Нам это слишком хорошо известно — Genitalprimat нимало не упраздняет присущей Triebregungen способности сообщаться между собою и вытекающей отсюда подвижности их, или, как говорит Фрейд, пластичности. Короче говоря, структура эта, как я уже многие годы и говорю вам, связывает человеческое либидо с субъектом, обрекая его на скольжение в игре знаков, на зависимость от структуры мира знаков — единственного поистине универсального и всесильного primat. A знак, согласно Пирсу, это то, что занимает для кого-то место чего-то.
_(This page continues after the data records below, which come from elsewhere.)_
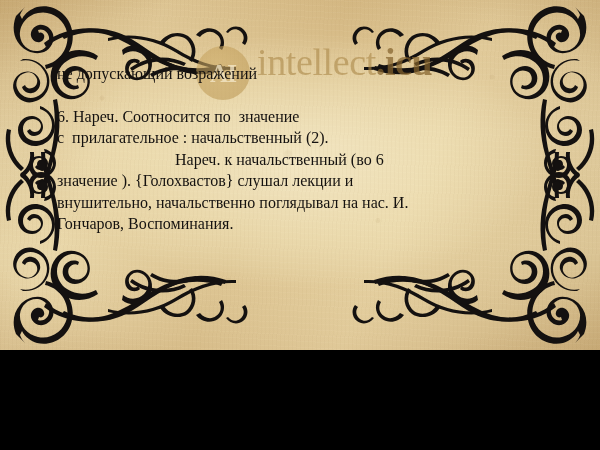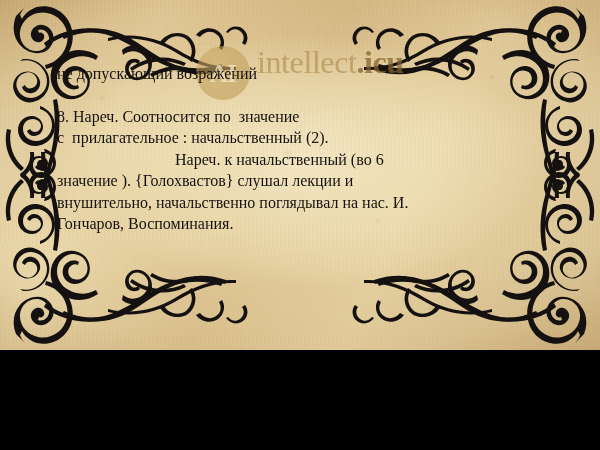--- a/index.html
+++ b/index.html
@@ -80,7 +80,7 @@
   }
   #wm-text { margin-left: 7px; margin-top: 3px; }
   #wm-title {
-    font-size: 32px;
+    font-size: 38px;
     line-height: 30px;
     letter-spacing: -0.4px;
     white-space: nowrap;

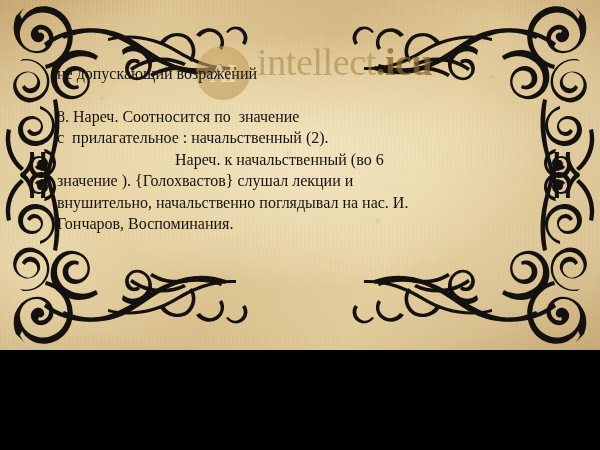--- a/index.html
+++ b/index.html
@@ -235,7 +235,7 @@
 
   <div id="content">
     <p class="para" id="para-lead">не допускающий возражений</p>
-    <p class="para">8. Нареч. Соотносится по  значение
+    <p class="para">6. Нареч. Соотносится по  значение
 с  прилагательное : начальственный (2).</p>
     <p class="para"><span class="indent"></span><span>Нареч. к начальственный (во 6
 значение ). {Голохвастов} слушал лекции и

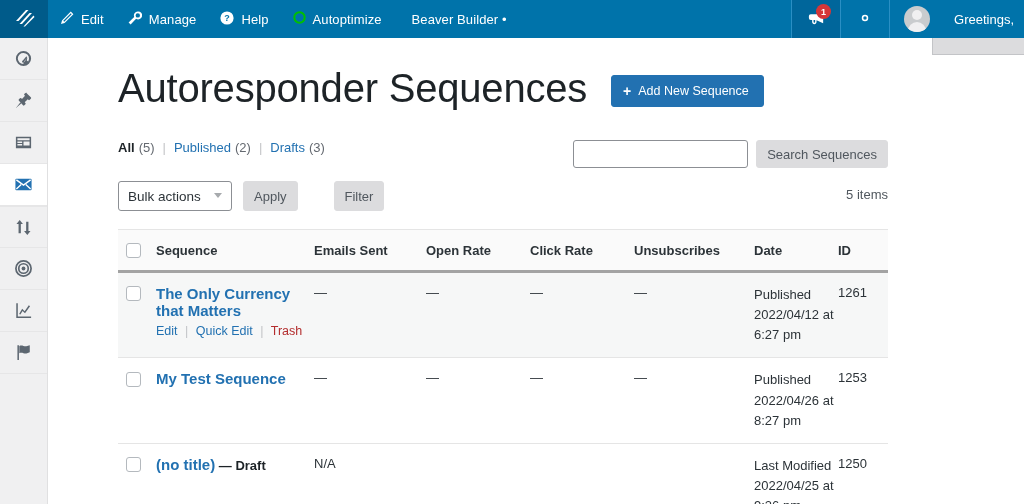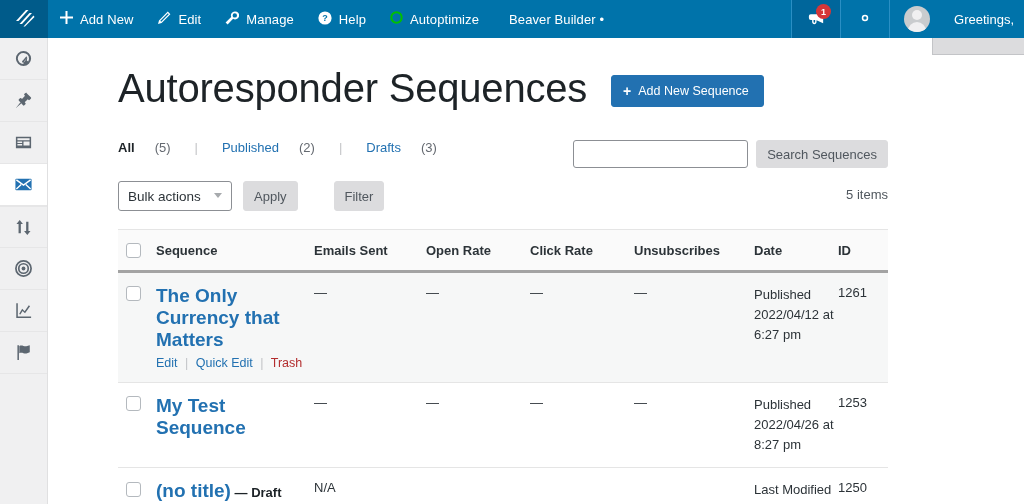--- a/index.html
+++ b/index.html
@@ -251,14 +251,6 @@
     </span>
   </div>
 
-  <div class="ab-item">
-    <span>
-      <svg width="13" height="13" viewBox="0 0 13 13">
-          <path fill="#fff" d="M5.5 0h2v5.5H13v2H7.5V13h-2V7.5H0v-2h5.5z"></path>
-        </svg>
-    </span>
-    <span class="lbl">Add New</span>
-  </div>
 
   <div class="ab-item">
     <span>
Артикуляция возможностей Verschiebbarkeit, то есть возможностей сдвига в естественном ходе вещей, занимает у Фрейда не-

мало времени, прежде чем он приходит, наконец, в этом отрывке к разъяснению роли, которая даже в генитальном либидо остается за Partiallust. Короче говоря, чтобы подступить к проблеме Sublimierung, нужно помнить о пластичности инстинктов, хотя нельзя не отметить тут же, что по причинам, которые с этого момента предстоит объяснить, далеко не всякая сублимация является для данного индивида возможной. Имея дело с индивидом — и принимая, следовательно, во внимание как его поступки, так и внутреннюю его расположенность — мы всегда сталкиваемся с определенными пределами. Всегда остается что-то такое, что сублимации не поддается, индивиду всегда нужна определенная доза, норма, прямого удовлетворения, отсутствие которого приводит к нарушениям, к серьезным расстройствам.

Исходным моментом для нас, однако, остается связь либидо с этой Netz, с этой Flьssigkeit, с этой Verschiebbarkeit знаков как таковых. Именно к этому приходим мы всякий раз, когда читаем Фрейда с вниманием.
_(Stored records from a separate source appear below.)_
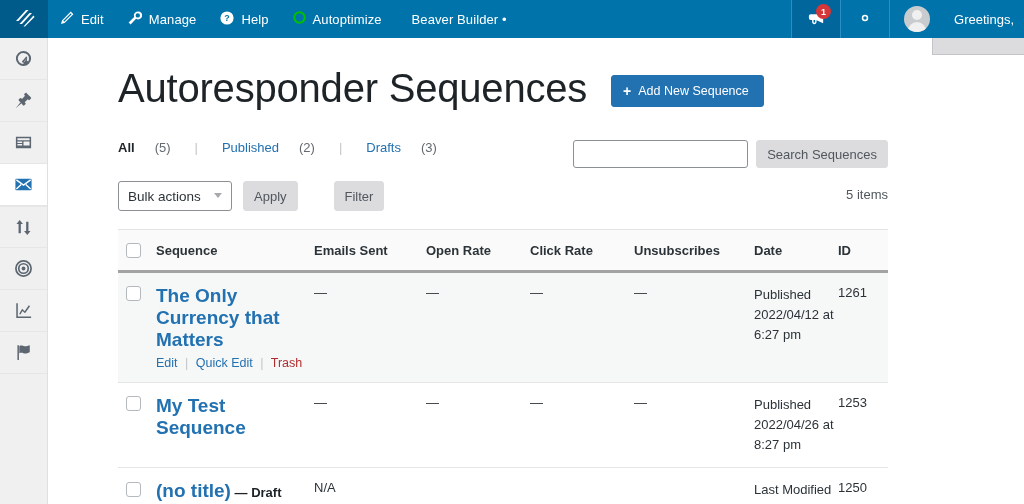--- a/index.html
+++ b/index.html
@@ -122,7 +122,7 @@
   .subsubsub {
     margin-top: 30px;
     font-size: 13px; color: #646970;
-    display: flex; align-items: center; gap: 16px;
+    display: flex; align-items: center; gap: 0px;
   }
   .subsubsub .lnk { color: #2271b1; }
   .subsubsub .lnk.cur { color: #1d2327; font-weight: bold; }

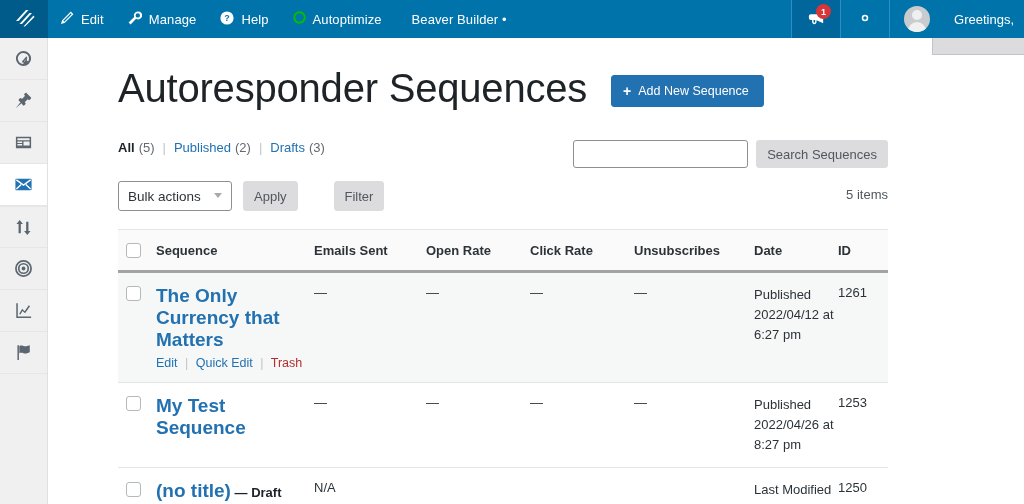--- a/index.html
+++ b/index.html
@@ -212,7 +212,7 @@
   }
   tr.alt td { background: #f6f7f7; }
   .seq-title {
-    color: #2271b1; font-weight: bold; font-size: 19px;
+    color: #2271b1; font-weight: bold; font-size: 15px;
     display: inline-block;
   }
   .seq-suffix { color: #1d2327; font-weight: bold; }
Сформулируем здесь еще одно важное положение, без которого нам вперед не продвинуться.

Совершенно ясно, что либидо, с его парадоксальными, архаичными, прегенитальными чертами, с его неизбывным полиморфизмом, с миром образов, связанных с проявлениями влечения на оральной, анальной и генитальной стадиях — этим еще одним оригинальным открытием Фрейда, — что весь этот микрокосм, короче говоря, не имеет с макрокосмом ничего общего и порождает мир в одной лишь фантазии. Вот учение Фрейда, в противоположность тому пути, на который его ученик, Юнг, пытался его увлечь, что и привело к возникшему около 1910 года в кружке Фрейда расколу.
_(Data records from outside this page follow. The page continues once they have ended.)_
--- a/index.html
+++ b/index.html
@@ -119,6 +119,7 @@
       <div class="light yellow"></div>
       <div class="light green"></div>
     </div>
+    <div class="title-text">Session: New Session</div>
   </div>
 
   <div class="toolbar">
Это важно, в особенности теперь, когда стало совершенно ясно, что если фаллос или анальное отверстие и обитали когда то под небесным сводом, нынче их искать там не стоит — они оттуда изгнаны навсегда. Было время, когда люди, даже в научной мысли, могли жить в мире, населенном их собственными космологическими проекциями. Долгое время существовало представление о душе мира и люди тешили себя мыслью о глубоких соответствиях между миром собственных образов и миром, который их окружает. Похоже, мы так и не уяснили вполне значение того факта, что фрейдовское исследование вместило весь мир в нас самих, водворило его, наконец, на свое место — не куда то еще, а в собственное наше тело. Я позволю себе в связи с этим обратить ваше внимание на живой интерес, который в период непосредственно предшествовавший высвобождению современного человека испытывала научная и богословская мысль к тому, о ком в отличие от нас, предпочитающих больше о нем не упоминать, Фрейд не колебался говорить открыто, называя его по имени — о том, кого издавна называют люди князем века сего, о Диаволе, Diabolus. Символическое восполняется здесь диавольским — во всех формах, которые богословская проповедь столь живо нарисовала.